Tout cela on le sait depuis peu : depuis 1991.
Mais depuis qu’on le sait, des scientifiques clairvoyants ont tiré la sonnette d’alarme : les perturbateurs endocriniens, ce sont des bombes (souvent à retardement) responsables de catastrophes irréversibles.
Première victoire : le bisphénol A, c’est une sorte de plastique que l’on retrouvait un peu partout, et, surtout, dans les biberons. Depuis 2011, il est interdit à cet usage en Europe, et depuis 2015 l’interdiction a été étendue à tout usage alimentaire par la France. Mais pas dans le reste de l’UE.
Une victoire rendue possible par l’aspect symbolique du biberon : derrière l’arbre du bisphénol A, se cache toute la forêt des produits chimiques que nous utilisons et qui sont des perturbateurs endocriniens.
Bref, il n’est pas totalement absurde d’imaginer une règlementation beaucoup plus large.
En 2009, la Commission s’y met. Elle décide d’intervenir, un peu à l’instar du travail effectué pour le règlement Reach. Elle devait publier fin 2013 les critères scientifiques permettant de définir et de règlementer les molécules agissant sur le système hormonal.

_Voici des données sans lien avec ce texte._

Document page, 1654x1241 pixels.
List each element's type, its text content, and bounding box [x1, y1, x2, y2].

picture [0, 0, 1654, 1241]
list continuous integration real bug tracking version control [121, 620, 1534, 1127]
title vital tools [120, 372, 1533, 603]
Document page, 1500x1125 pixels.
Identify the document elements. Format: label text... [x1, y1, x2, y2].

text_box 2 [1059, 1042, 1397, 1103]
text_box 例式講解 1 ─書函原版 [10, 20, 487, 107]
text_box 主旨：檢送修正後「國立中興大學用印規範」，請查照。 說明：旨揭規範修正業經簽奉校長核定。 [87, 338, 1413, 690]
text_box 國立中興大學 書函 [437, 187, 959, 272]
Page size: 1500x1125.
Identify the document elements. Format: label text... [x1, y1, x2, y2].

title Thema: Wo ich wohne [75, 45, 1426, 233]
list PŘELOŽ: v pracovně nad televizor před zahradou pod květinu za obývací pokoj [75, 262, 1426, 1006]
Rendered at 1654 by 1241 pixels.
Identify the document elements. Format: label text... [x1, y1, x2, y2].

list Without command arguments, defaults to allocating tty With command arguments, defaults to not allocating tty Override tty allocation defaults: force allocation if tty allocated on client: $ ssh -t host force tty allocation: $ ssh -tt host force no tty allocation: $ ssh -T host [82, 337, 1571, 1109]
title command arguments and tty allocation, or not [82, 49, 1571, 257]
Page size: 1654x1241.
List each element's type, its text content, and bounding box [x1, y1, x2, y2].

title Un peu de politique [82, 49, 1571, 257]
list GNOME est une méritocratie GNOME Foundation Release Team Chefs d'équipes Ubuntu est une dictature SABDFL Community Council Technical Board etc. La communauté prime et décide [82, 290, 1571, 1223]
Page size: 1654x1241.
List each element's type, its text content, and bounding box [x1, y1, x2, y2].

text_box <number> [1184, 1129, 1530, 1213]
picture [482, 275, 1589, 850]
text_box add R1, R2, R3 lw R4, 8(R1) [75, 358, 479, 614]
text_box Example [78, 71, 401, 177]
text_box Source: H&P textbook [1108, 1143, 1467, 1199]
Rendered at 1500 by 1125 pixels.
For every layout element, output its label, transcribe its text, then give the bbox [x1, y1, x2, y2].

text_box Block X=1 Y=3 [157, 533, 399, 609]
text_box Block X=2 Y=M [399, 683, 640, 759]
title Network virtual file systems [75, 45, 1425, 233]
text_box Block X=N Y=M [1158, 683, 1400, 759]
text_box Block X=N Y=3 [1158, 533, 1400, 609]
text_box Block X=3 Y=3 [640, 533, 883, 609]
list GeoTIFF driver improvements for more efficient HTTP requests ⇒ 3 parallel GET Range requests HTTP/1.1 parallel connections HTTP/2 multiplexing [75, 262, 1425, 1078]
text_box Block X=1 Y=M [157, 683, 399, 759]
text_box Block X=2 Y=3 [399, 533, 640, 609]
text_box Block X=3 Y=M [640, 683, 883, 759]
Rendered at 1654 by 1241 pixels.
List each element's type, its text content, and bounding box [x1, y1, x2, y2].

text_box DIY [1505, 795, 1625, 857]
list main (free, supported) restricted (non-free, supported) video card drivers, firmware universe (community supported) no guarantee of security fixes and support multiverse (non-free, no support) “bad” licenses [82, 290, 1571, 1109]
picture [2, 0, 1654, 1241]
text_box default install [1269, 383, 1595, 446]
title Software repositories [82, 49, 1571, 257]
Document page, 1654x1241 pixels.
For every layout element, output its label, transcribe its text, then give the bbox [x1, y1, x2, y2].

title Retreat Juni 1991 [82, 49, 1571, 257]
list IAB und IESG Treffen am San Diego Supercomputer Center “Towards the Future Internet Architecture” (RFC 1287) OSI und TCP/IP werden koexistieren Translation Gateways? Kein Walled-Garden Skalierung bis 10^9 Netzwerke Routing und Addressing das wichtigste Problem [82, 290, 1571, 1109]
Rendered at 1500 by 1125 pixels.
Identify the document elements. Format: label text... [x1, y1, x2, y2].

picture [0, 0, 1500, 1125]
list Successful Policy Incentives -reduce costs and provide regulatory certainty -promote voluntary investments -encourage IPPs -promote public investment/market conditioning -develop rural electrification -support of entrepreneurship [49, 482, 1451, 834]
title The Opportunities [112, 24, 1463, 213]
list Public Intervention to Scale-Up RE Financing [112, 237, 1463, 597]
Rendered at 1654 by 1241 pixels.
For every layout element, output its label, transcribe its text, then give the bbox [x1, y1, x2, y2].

Un travail effectué par la DG Environnement, l’un des bras administratifs de la Commission. Mais ce travail ne sera pas publié.
En lieu et place, on commandera une étude d’impact, afin de mesurer les conséquences industrielles de telles mesures … l’affaire prend désormais des allures de scandale. La Commission défend elle l’intérêt général ou les intérêts industriels ?
Eurodéputée depuis 2009, Michèle Rivasi (EELV) siège à la commission Environnement du PE. Elle évoque tous les obstacles qui ont empêché jusqu’ici d’élaborer une directive européenne sur les perturbateurs endocriniens.
Et le constat est aussi sévère pour l’eurodéputé socialiste belge Marc Tarabella. Il siège à la commission Agriculture et est aussi spécialisé dans la défense des consommateurs.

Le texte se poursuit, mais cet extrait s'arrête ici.